═══ READING TEXT ═══

India has developed infrastructure (railways, power, water, telecommunications, coal, oil & gas, etc) under state ownership and control. We have, with state ownership, control and management, inculcated in the public mind that infrastructure services are a right. It is expected that they would be made available to all, for below-cost charges, or even for free. In this process, governments have lost enormous sums, and have reached a stage when they do not have resources to maintain, renovate and expand the infrastructure for these services to be universally available. Railway passenger fares are kept low while the goods traffic pays more, resulting in a terrible financial condition for the Railways, with the government having to provide funds. Electricity undertakings have accumulated huge losses. Their unserviced borrowings have made balance sheets of nationalised banks unhealthy. State-owned telecom enterprises (BSNL, MTNL and ITI) are either sick or in a terminal decline. Nationalised coal mining, thus far, has had no competition and shows healthy profits by exploiting buyers. The short point is that government operations have proven to be inefficient, technologically-backward, unreliable on supply commitments, with the added burden of poor quality.
All infrastructure services require huge investments. In some cases, they become natural monopolies. Practically, no investor can even try to set up additional transmission lines (for electricity, oil or gas) between the same destinations as the existing government-owned operators influence policies and prevent entry.

═══ DATA EXTRACT ═══

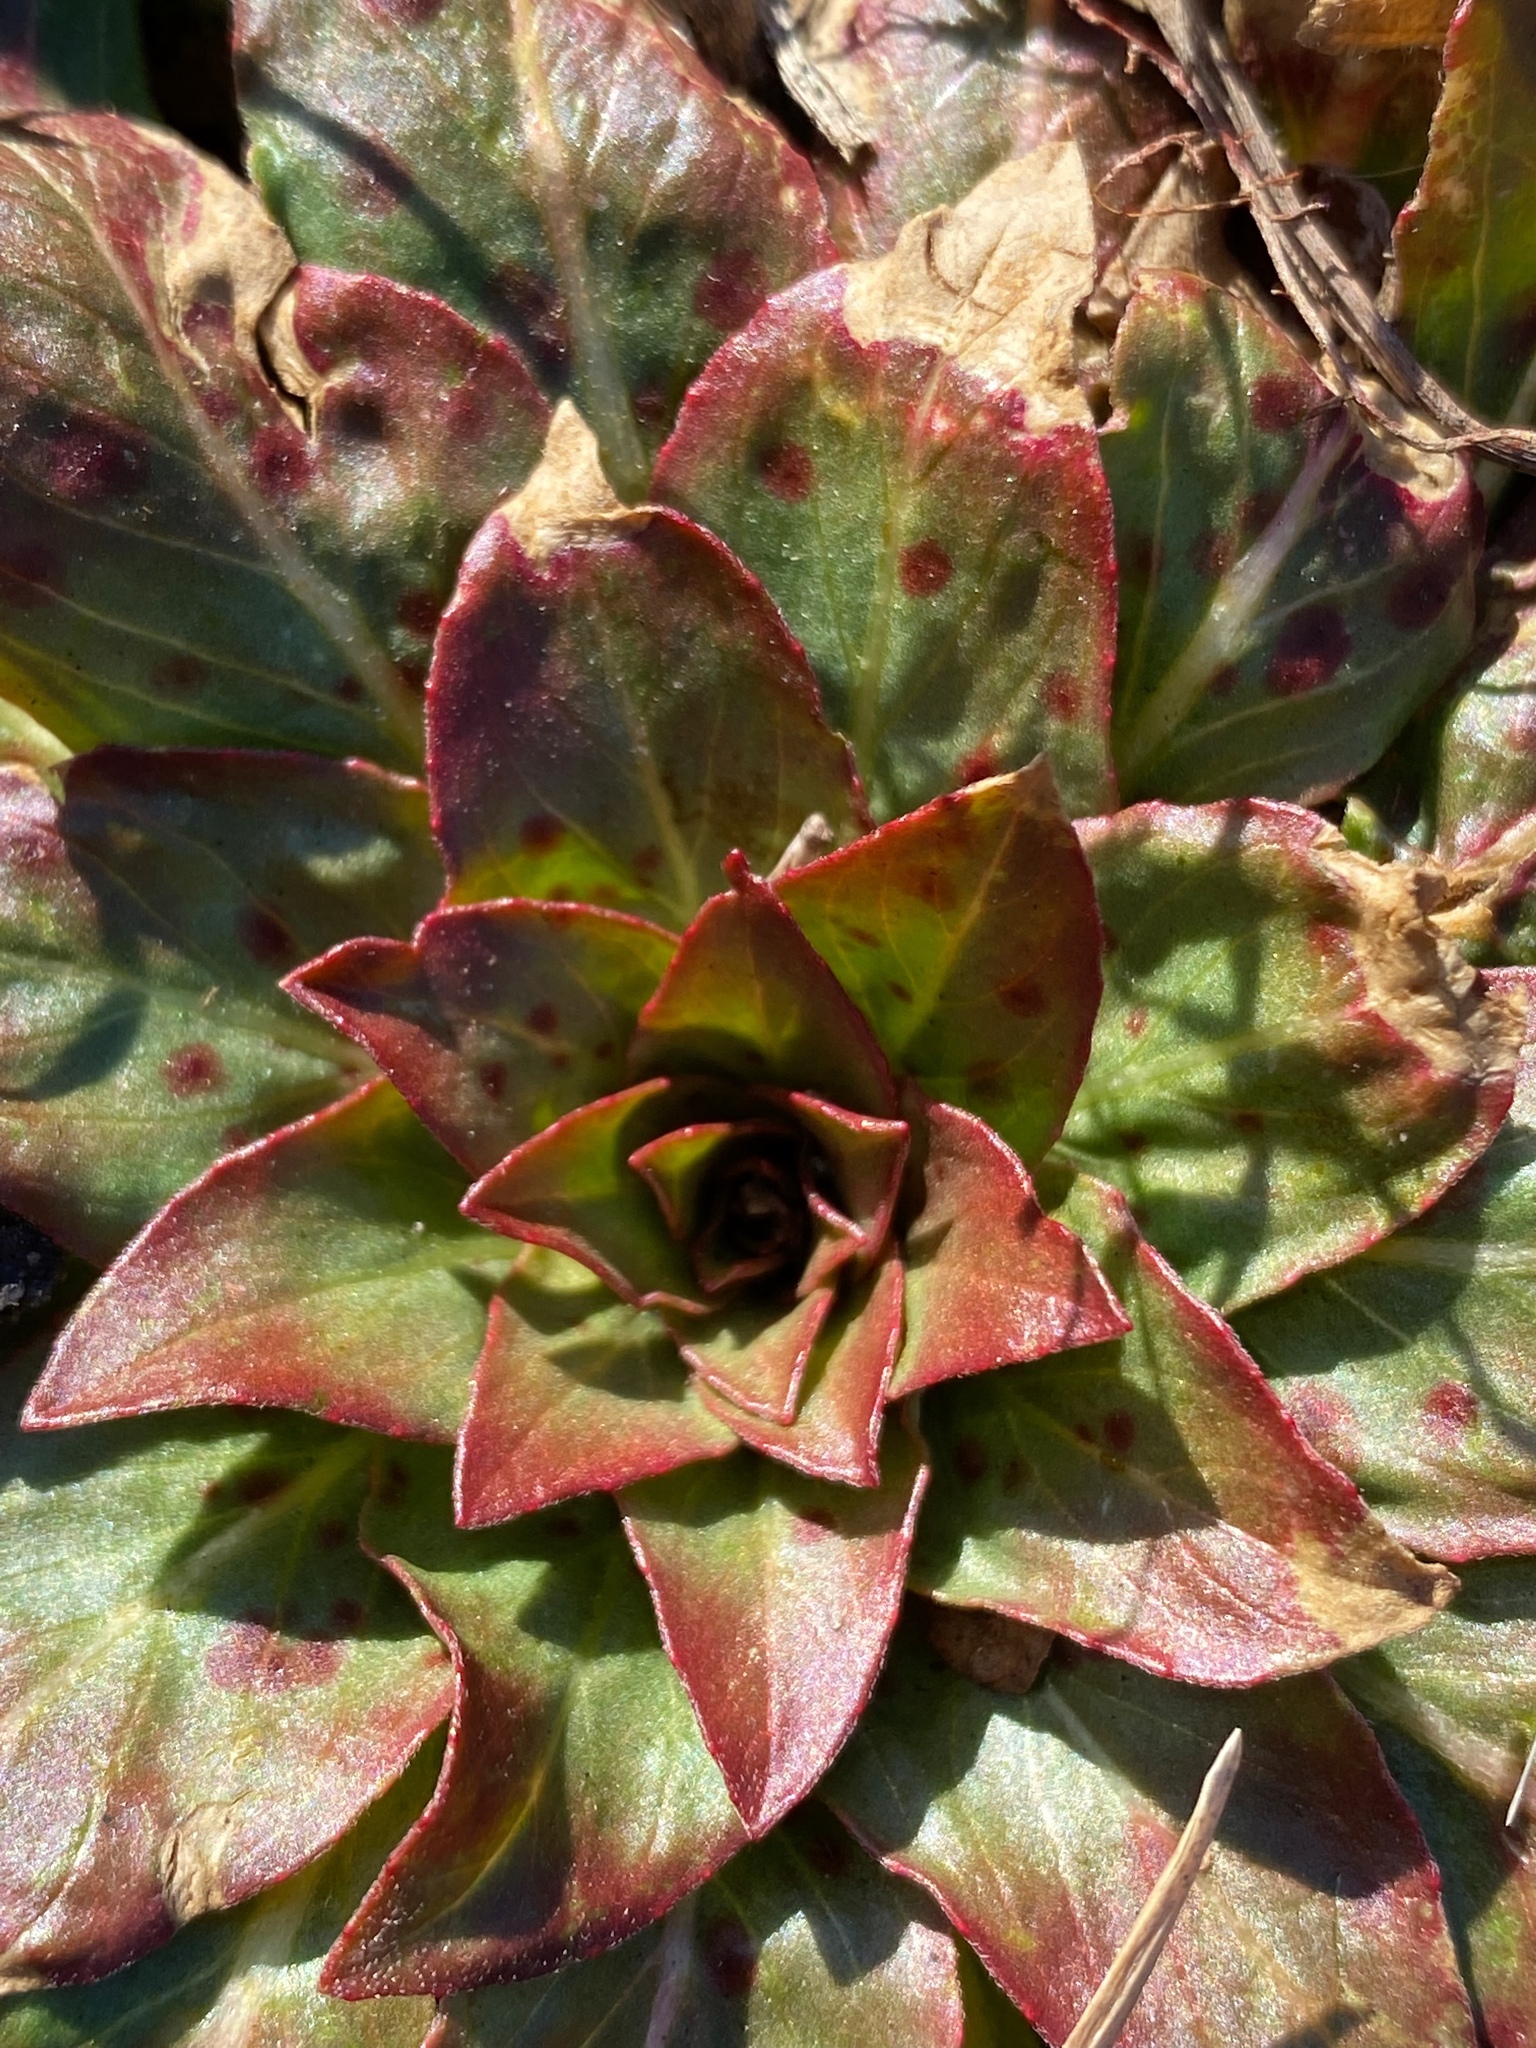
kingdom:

═══

- **TASKS AND EXERCISES**:
a: Copy the part of the passage on Indian infrastructure that opens with the words containing "All infrastructure services" and closes with "and prevent entry.".
b: According to the passage on Indian infrastructure, why can practically no investor set up additional transmission lines between the same destinations? Answer in one to three sentences.
c: Pick up the passage on Indian infrastructure after its last sentence and continue writing it.

- **TASK RESPONSES**:
a:
All infrastructure services require huge investments. In some cases, they become natural monopolies. Practically, no investor can even try to set up additional transmission lines (for electricity, oil or gas) between the same destinations as the existing government-owned operators influence policies and prevent entry.

b: Practically no investor can set up such lines because the existing government-owned operators influence policies and prevent entry.

c:
In electricity, state ownership and control, biased and thoughtless regulation by the government, and statutory regulators and short-sighted political decisions have made the entire energy sector inefficient and unreliable, and have put huge burdens on nationalised banks that lent to power projects. The arrogance of monopoly and size makes state-owned operators even harass and impose their views on friendly and potentially major energy-supplying neighbours such as Bhutan and Nepal.
No one today wants to significantly add to the national electricity generation capacity. It is a sure way to lose even the invested capital. All providers are under mounting pressure to hold on to existing tariffs, irrespective of the costs. Rising payment dues, primarily from state-owned distribution enterprises, make business operations challenging for generators. Add to that the pressure from populist politics—the latest example is Delhi chief minister Arvind Kejriwal’s promise to distribute the regulatory assets of discoms to consumers. These amount to around R30,000 crore and are due to the discoms. These are regulator-approved expenditures that are not allowed to be passed on through tariff hikes.
It is the property of the private distribution companies. Their appropriation by the government for distribution to consumers would be outright theft.
State governments have tied up so much capital and lost so much money in electricity that they are in no position to invest in new plants and are even unable to maintain and renovate their existing ones. The sour experience with Enron has scared private foreign investors against investing in electricity in India. The Enron episode had a mixed bag of players: a devious investor (Enron), a corrupt state government (Maharashtra), and a confused central government intent on getting foreign investment at any cost into electricity. The ultimate result was that the Indian government now owns an unviable asset, bears huge losses, is unable to operate the plant at full load, and can find no one to take it over.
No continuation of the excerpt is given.